EXERCISE AIM: Each of the entries below is to be written out exactly, and the images skipped.

DATA RECORDS:
━━━━━━━━━━
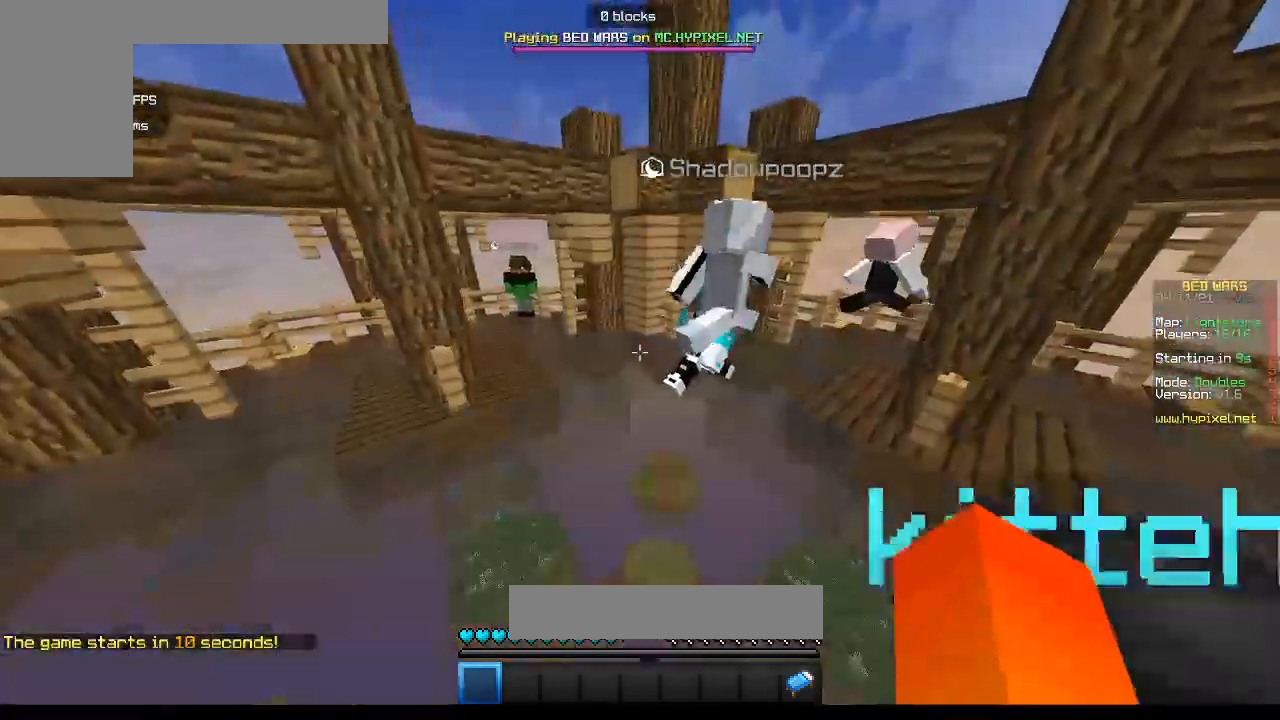
{"keys": ["w"], "mouse": [], "events": []}
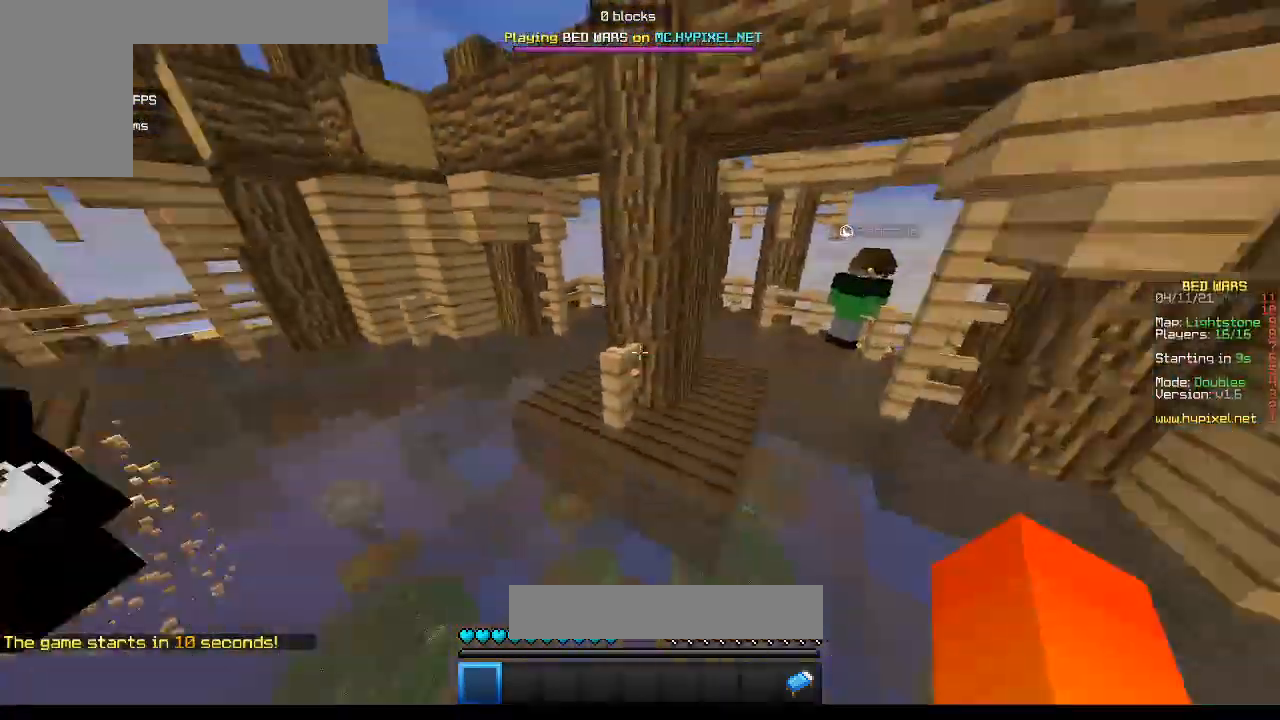
{"keys": ["d", "w"], "mouse": [], "events": [[317, "d", "down"]]}
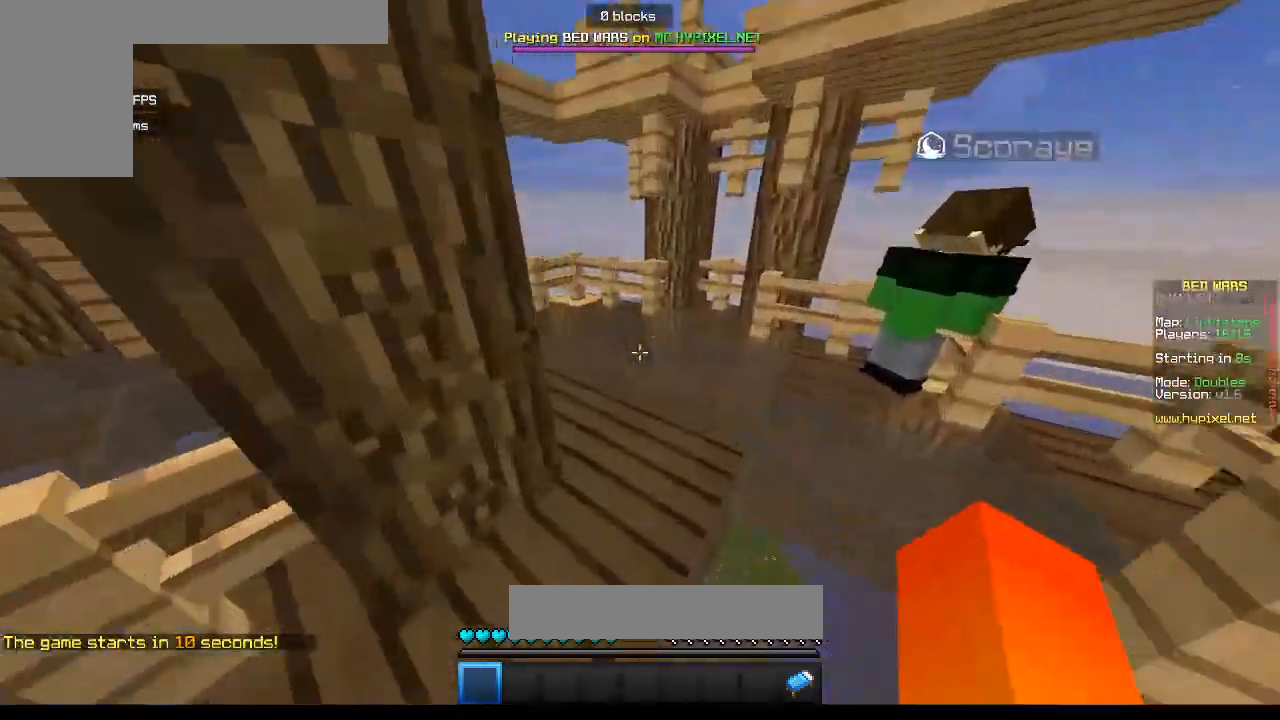
{"keys": ["w"], "mouse": [], "events": [[250, "d", "up"]]}
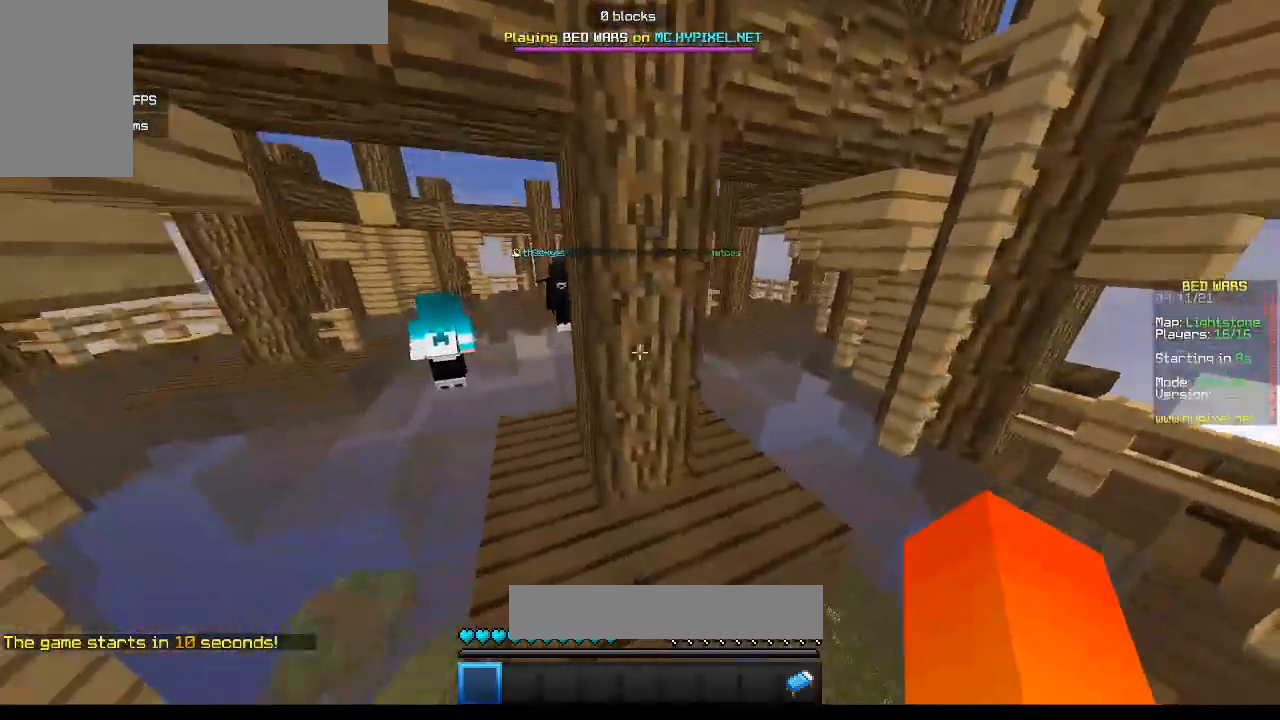
{"keys": ["w"], "mouse": [], "events": [[100, "d", "down"], [383, "d", "up"]]}
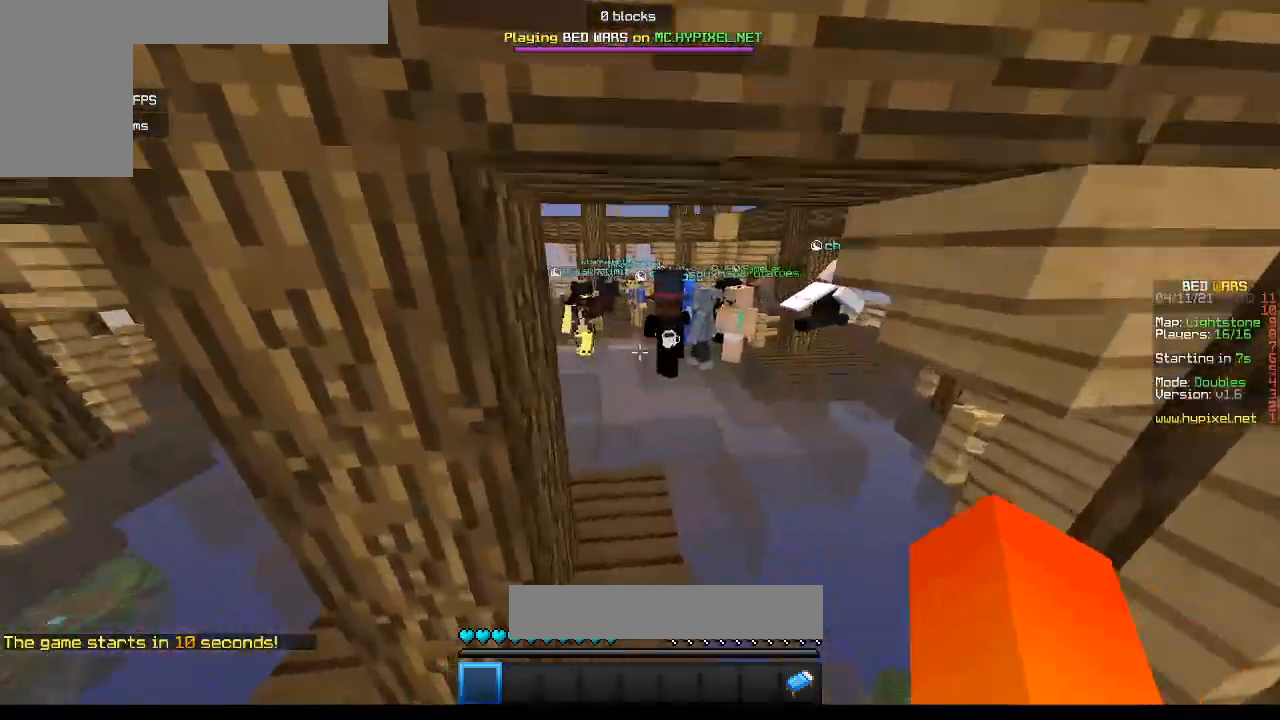
{"keys": ["w"], "mouse": [], "events": []}
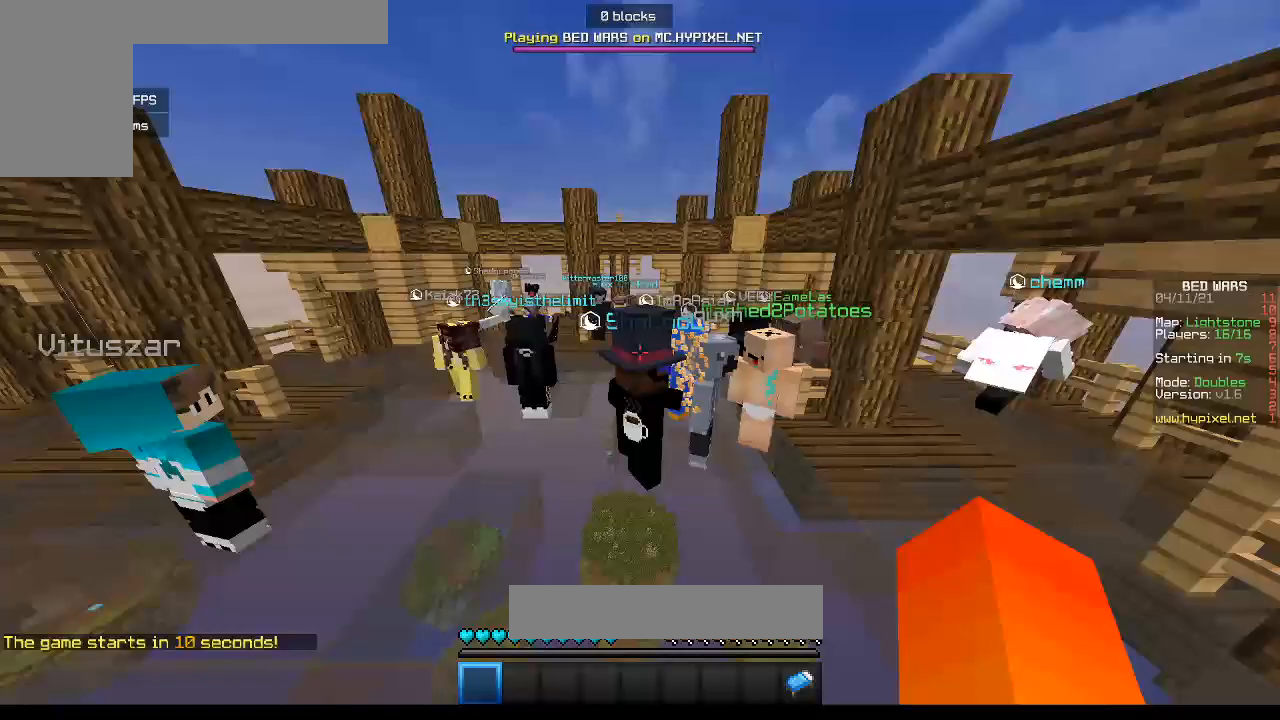
{"keys": ["a", "w"], "mouse": [], "events": [[500, "a", "down"]]}
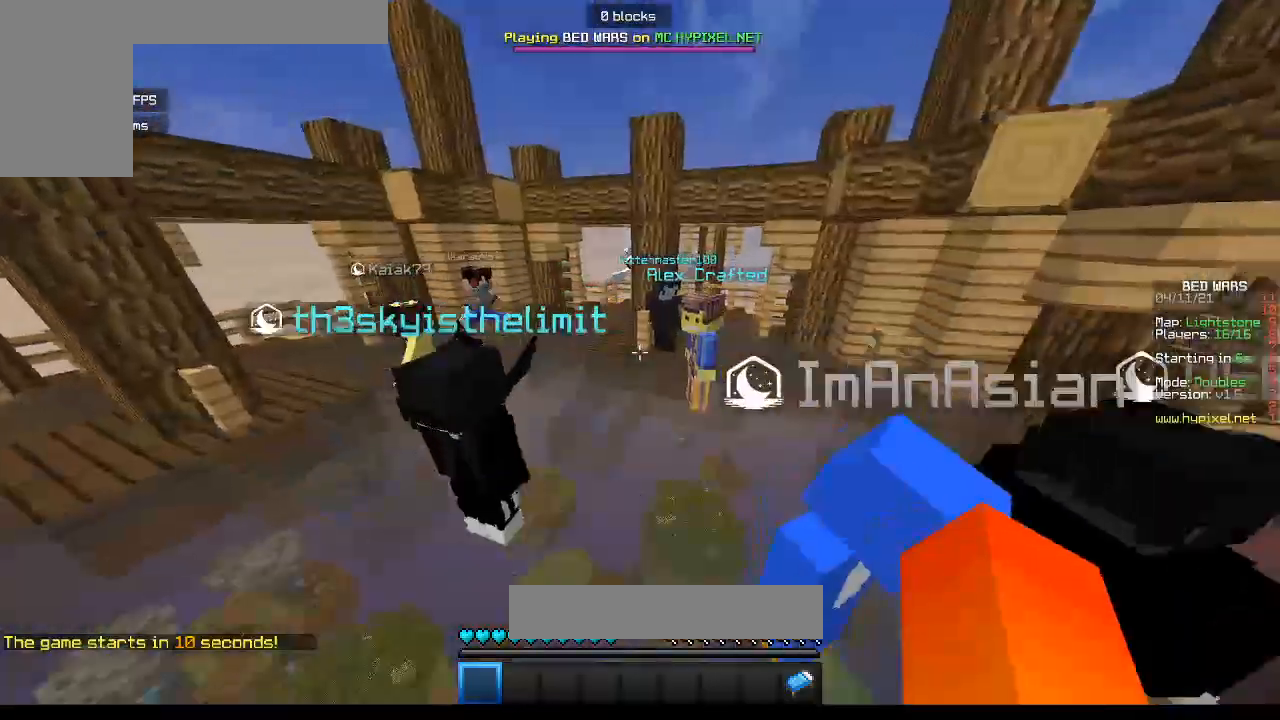
{"keys": [], "mouse": [], "events": [[233, "a", "up"], [417, "w", "up"]]}
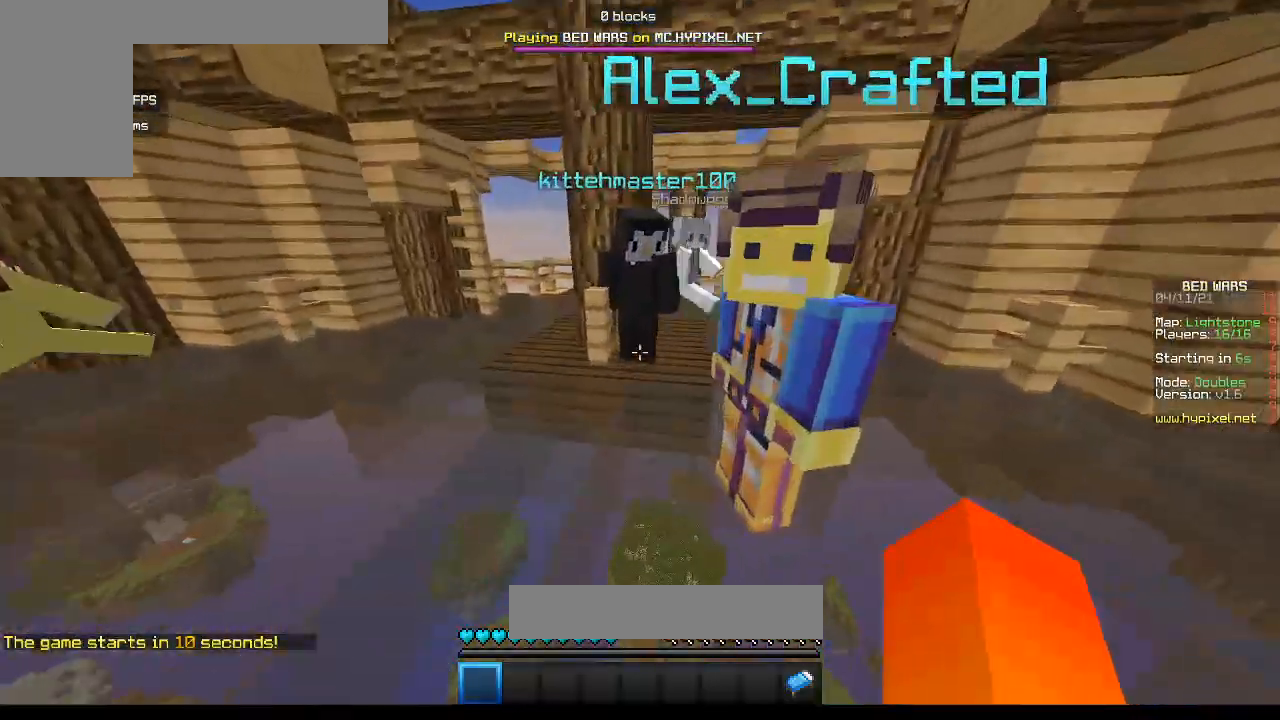
{"keys": [], "mouse": [], "events": [[50, "w", "down"], [250, "w", "up"]]}
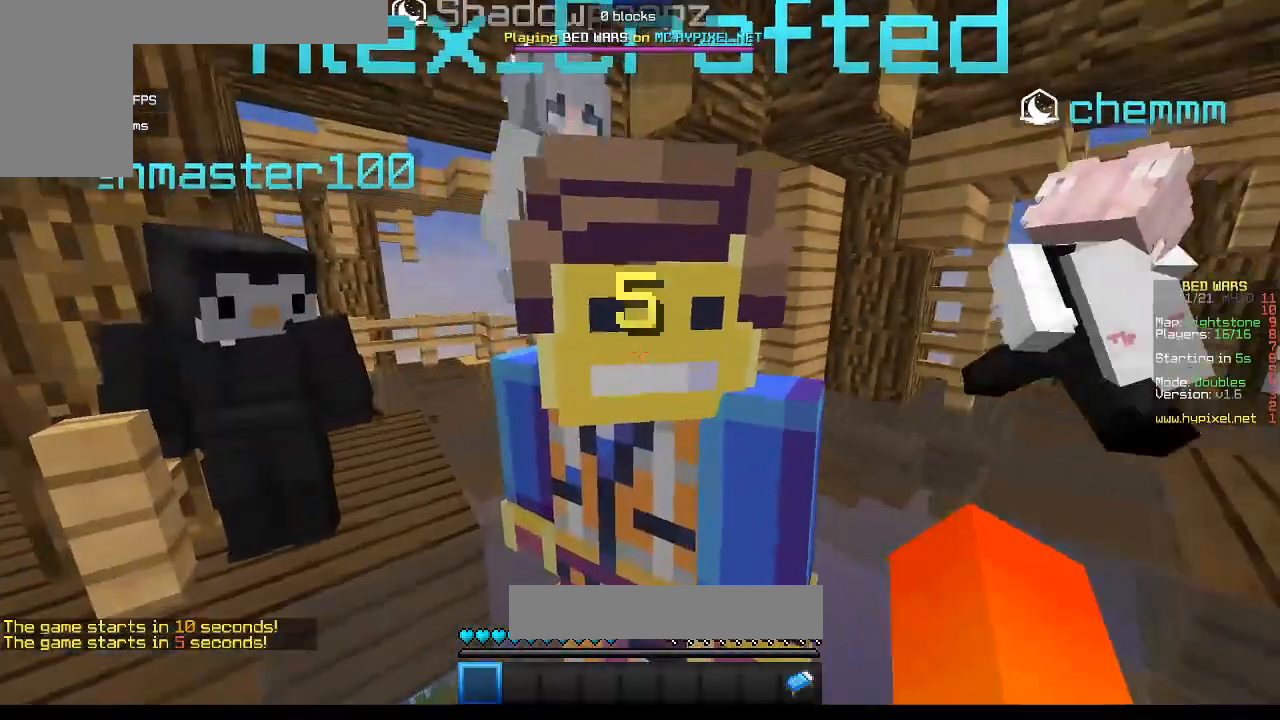
{"keys": [], "mouse": [], "events": [[250, "w", "down"], [367, "w", "up"]]}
━━━━━━━━━━
SOLUTION TO THIS PROBLEM:
{"keys": ["w"], "mouse": [], "events": []}
{"keys": ["d", "w"], "mouse": [], "events": [[317, "d", "down"]]}
{"keys": ["w"], "mouse": [], "events": [[250, "d", "up"]]}
{"keys": ["w"], "mouse": [], "events": [[100, "d", "down"], [383, "d", "up"]]}
{"keys": ["w"], "mouse": [], "events": []}
{"keys": ["a", "w"], "mouse": [], "events": [[500, "a", "down"]]}
{"keys": [], "mouse": [], "events": [[233, "a", "up"], [417, "w", "up"]]}
{"keys": [], "mouse": [], "events": [[50, "w", "down"], [250, "w", "up"]]}
{"keys": [], "mouse": [], "events": [[250, "w", "down"], [367, "w", "up"]]}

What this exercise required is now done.